* **Exercise**:
The answer must be an exact copy of the records below, with every picture left out.

* **Exercise materials**:

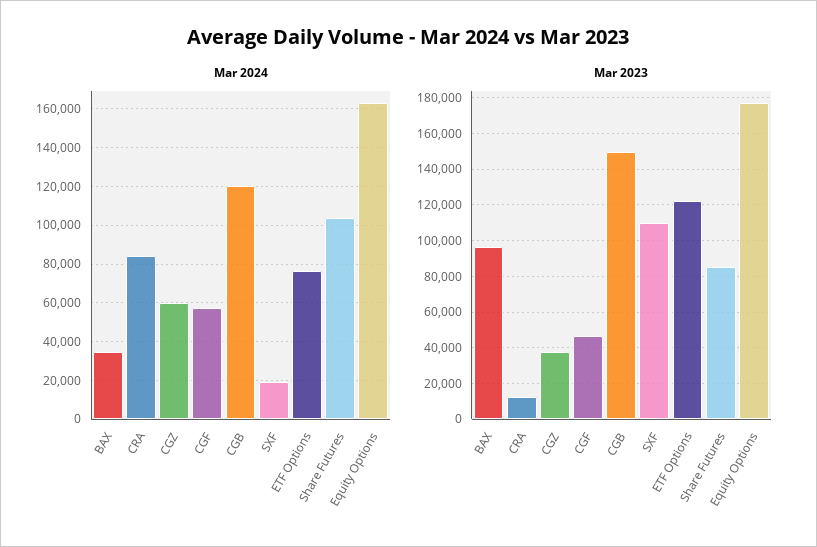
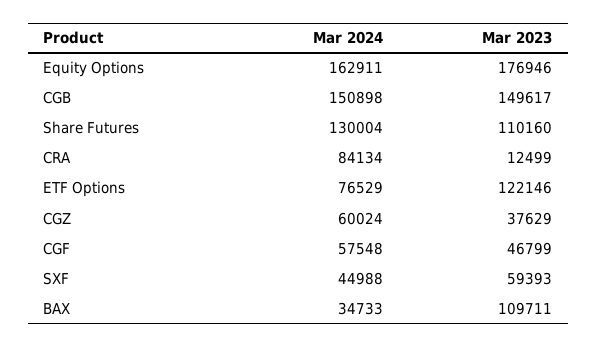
  {
    "Mar 2024": {
      "BAX": 34733,
      "CRA": 84134,
      "CGZ": 60024,
      "CGF": 57548,
-     "CGB": 120000,
+     "CGB": 150898,
-     "SXF": 20000,
+     "SXF": 44988,
      "ETF Options": 76529,
-     "Share Futures": 105000,
+     "Share Futures": 130004,
      "Equity Options": 162911
    },
    "Mar 2023": {
-     "BAX": 95000,
+     "BAX": 109711,
      "CRA": 12499,
      "CGZ": 37629,
      "CGF": 46799,
      "CGB": 149617,
-     "SXF": 110000,
+     "SXF": 59393,
      "ETF Options": 122146,
-     "Share Futures": 85000,
+     "Share Futures": 110160,
      "Equity Options": 176946
    }
  }

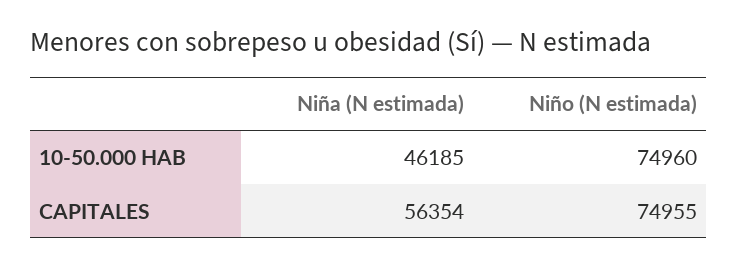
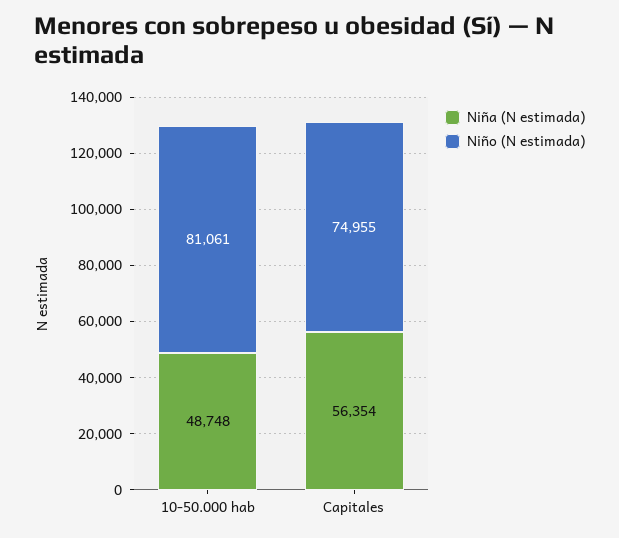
  {
    "Niña (N estimada)": {
-     "10-50.000 HAB": 46185,
+     "10-50.000 HAB": 48748,
      "CAPITALES": 56354
    },
    "Niño (N estimada)": {
-     "10-50.000 HAB": 74960,
+     "10-50.000 HAB": 81061,
      "CAPITALES": 74955
    }
  }

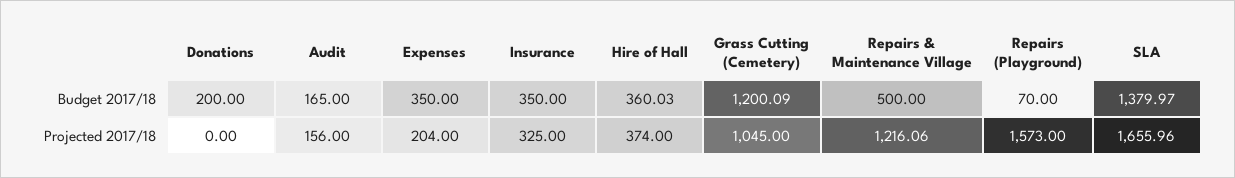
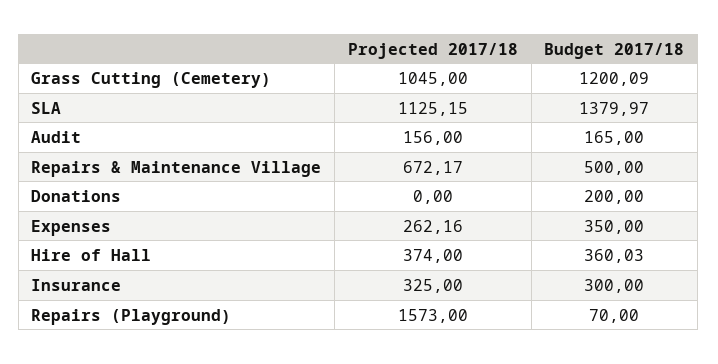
  {
    "Donations": {
      "Budget 2017/18": 200,
      "Projected 2017/18": 0
    },
    "Audit": {
      "Budget 2017/18": 165,
      "Projected 2017/18": 156
    },
    "Expenses": {
      "Budget 2017/18": 350,
-     "Projected 2017/18": 204
+     "Projected 2017/18": 262.16
    },
    "Insurance": {
-     "Budget 2017/18": 350,
+     "Budget 2017/18": 300,
      "Projected 2017/18": 325
    },
    "Hire of Hall": {
      "Budget 2017/18": 360.03,
      "Projected 2017/18": 374
    },
    "Grass Cutting (Cemetery)": {
      "Budget 2017/18": 1200.09,
      "Projected 2017/18": 1045
    },
    "Repairs & Maintenance Village": {
      "Budget 2017/18": 500,
-     "Projected 2017/18": 1216.06
+     "Projected 2017/18": 672.17
    },
    "Repairs (Playground)": {
      "Budget 2017/18": 70,
      "Projected 2017/18": 1573
    },
    "SLA": {
      "Budget 2017/18": 1379.97,
-     "Projected 2017/18": 1655.96
+     "Projected 2017/18": 1125.15
    }
  }

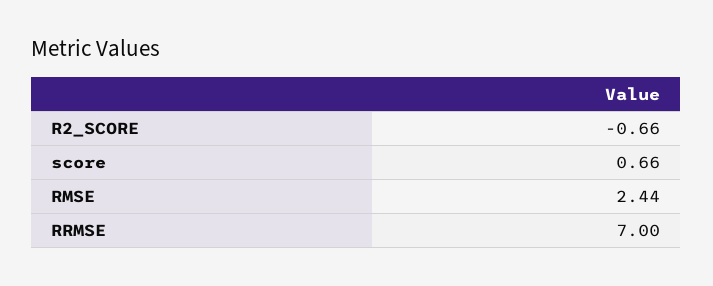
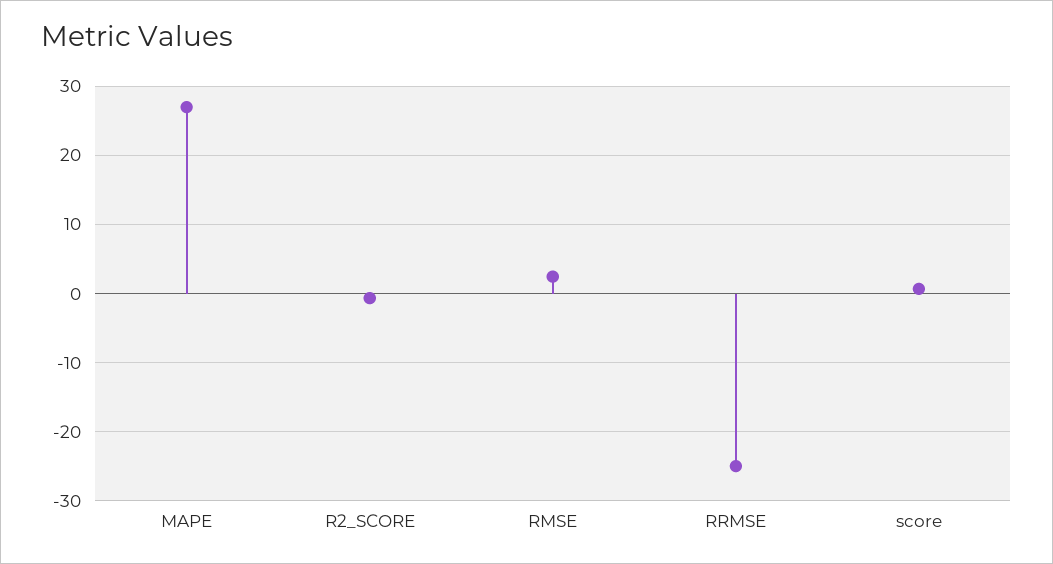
  {
    "R2_SCORE": -0.66,
    "score": 0.66,
    "RMSE": 2.44,
-   "RRMSE": 7
+   "RRMSE": -25,
+   "MAPE": 27
  }

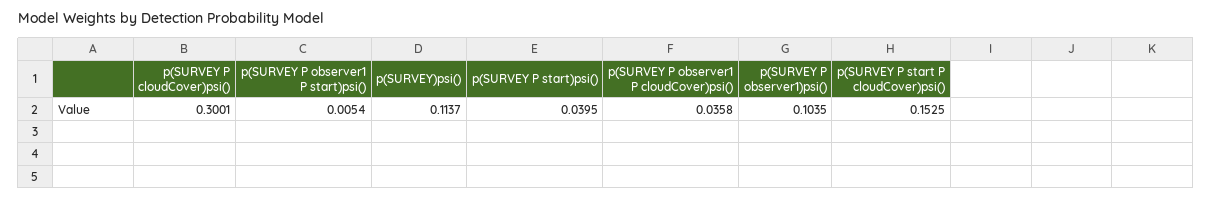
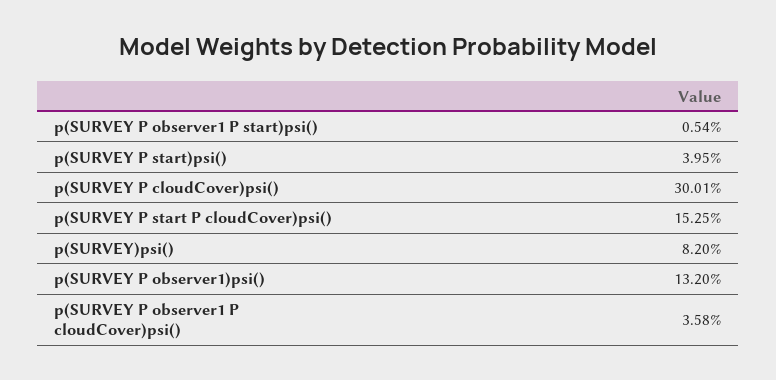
  {
    "p(SURVEY P cloudCover)psi()": 0.3001,
    "p(SURVEY P observer1 P start)psi()": 0.0054,
-   "p(SURVEY)psi()": 0.1137,
+   "p(SURVEY)psi()": 0.082,
    "p(SURVEY P start)psi()": 0.0395,
    "p(SURVEY P observer1 P cloudCover)psi()": 0.0358,
-   "p(SURVEY P observer1)psi()": 0.1035,
+   "p(SURVEY P observer1)psi()": 0.132,
    "p(SURVEY P start P cloudCover)psi()": 0.1525
  }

* **Exercise answer**:
  {
    "Mar 2024": {
      "BAX": 34733,
      "CRA": 84134,
      "CGZ": 60024,
      "CGF": 57548,
-     "CGB": 120000,
+     "CGB": 150898,
-     "SXF": 20000,
+     "SXF": 44988,
      "ETF Options": 76529,
-     "Share Futures": 105000,
+     "Share Futures": 130004,
      "Equity Options": 162911
    },
    "Mar 2023": {
-     "BAX": 95000,
+     "BAX": 109711,
      "CRA": 12499,
      "CGZ": 37629,
      "CGF": 46799,
      "CGB": 149617,
-     "SXF": 110000,
+     "SXF": 59393,
      "ETF Options": 122146,
-     "Share Futures": 85000,
+     "Share Futures": 110160,
      "Equity Options": 176946
    }
  }

  {
    "Niña (N estimada)": {
-     "10-50.000 HAB": 46185,
+     "10-50.000 HAB": 48748,
      "CAPITALES": 56354
    },
    "Niño (N estimada)": {
-     "10-50.000 HAB": 74960,
+     "10-50.000 HAB": 81061,
      "CAPITALES": 74955
    }
  }

  {
    "Donations": {
      "Budget 2017/18": 200,
      "Projected 2017/18": 0
    },
    "Audit": {
      "Budget 2017/18": 165,
      "Projected 2017/18": 156
    },
    "Expenses": {
      "Budget 2017/18": 350,
-     "Projected 2017/18": 204
+     "Projected 2017/18": 262.16
    },
    "Insurance": {
-     "Budget 2017/18": 350,
+     "Budget 2017/18": 300,
      "Projected 2017/18": 325
    },
    "Hire of Hall": {
      "Budget 2017/18": 360.03,
      "Projected 2017/18": 374
    },
    "Grass Cutting (Cemetery)": {
      "Budget 2017/18": 1200.09,
      "Projected 2017/18": 1045
    },
    "Repairs & Maintenance Village": {
      "Budget 2017/18": 500,
-     "Projected 2017/18": 1216.06
+     "Projected 2017/18": 672.17
    },
    "Repairs (Playground)": {
      "Budget 2017/18": 70,
      "Projected 2017/18": 1573
    },
    "SLA": {
      "Budget 2017/18": 1379.97,
-     "Projected 2017/18": 1655.96
+     "Projected 2017/18": 1125.15
    }
  }

  {
    "R2_SCORE": -0.66,
    "score": 0.66,
    "RMSE": 2.44,
-   "RRMSE": 7
+   "RRMSE": -25,
+   "MAPE": 27
  }

  {
    "p(SURVEY P cloudCover)psi()": 0.3001,
    "p(SURVEY P observer1 P start)psi()": 0.0054,
-   "p(SURVEY)psi()": 0.1137,
+   "p(SURVEY)psi()": 0.082,
    "p(SURVEY P start)psi()": 0.0395,
    "p(SURVEY P observer1 P cloudCover)psi()": 0.0358,
-   "p(SURVEY P observer1)psi()": 0.1035,
+   "p(SURVEY P observer1)psi()": 0.132,
    "p(SURVEY P start P cloudCover)psi()": 0.1525
  }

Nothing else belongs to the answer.